Begin at the line that holds "left shoulder: (79, 120)" and retype every line through the end of the material, both included. Leave out the pictures.

> [DATA SUPPLIED]
* * * *

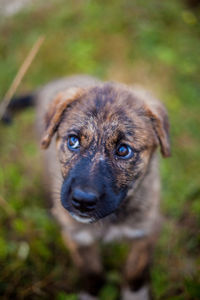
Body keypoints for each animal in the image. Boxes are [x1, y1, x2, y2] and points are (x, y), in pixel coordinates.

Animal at [5, 74, 170, 298]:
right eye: (73, 141)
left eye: (123, 150)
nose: (82, 201)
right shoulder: (79, 238)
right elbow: (91, 273)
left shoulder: (147, 230)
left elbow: (135, 272)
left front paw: (135, 295)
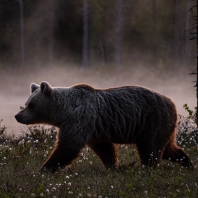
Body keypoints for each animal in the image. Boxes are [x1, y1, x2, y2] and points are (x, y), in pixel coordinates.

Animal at [15, 81, 193, 172]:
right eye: (27, 102)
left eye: (31, 105)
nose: (18, 116)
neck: (63, 111)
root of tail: (172, 103)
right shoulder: (94, 129)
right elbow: (105, 149)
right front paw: (113, 166)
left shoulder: (79, 120)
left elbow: (68, 147)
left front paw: (44, 168)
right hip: (164, 126)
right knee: (167, 149)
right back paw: (187, 162)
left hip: (152, 120)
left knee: (150, 148)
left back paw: (147, 168)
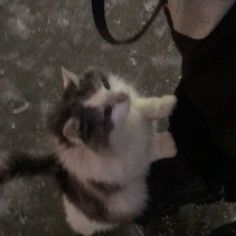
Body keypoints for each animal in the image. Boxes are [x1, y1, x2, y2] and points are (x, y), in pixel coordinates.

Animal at [0, 67, 177, 236]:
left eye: (106, 85)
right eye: (107, 112)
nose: (123, 95)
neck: (122, 126)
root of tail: (59, 168)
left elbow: (144, 106)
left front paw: (166, 103)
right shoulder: (121, 167)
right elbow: (144, 152)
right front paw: (166, 144)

* * * *

> [RESULT BELOW]
left shoulder: (79, 120)
left elbow: (68, 147)
left front paw: (44, 168)
right hip: (164, 126)
right knee: (167, 149)
right back paw: (187, 162)
left hip: (152, 120)
left knee: (150, 148)
left back paw: (147, 168)
Body keypoints for each animal in the image. Boxes are [x1, y1, x2, y2] and points are (x, y), in pixel coordinates.

Animal at [0, 67, 177, 236]:
left eye: (106, 85)
right eye: (107, 112)
nose: (123, 95)
neck: (122, 126)
root of tail: (59, 168)
left elbow: (144, 106)
left front paw: (166, 103)
right shoulder: (121, 167)
right elbow: (144, 152)
right front paw: (166, 144)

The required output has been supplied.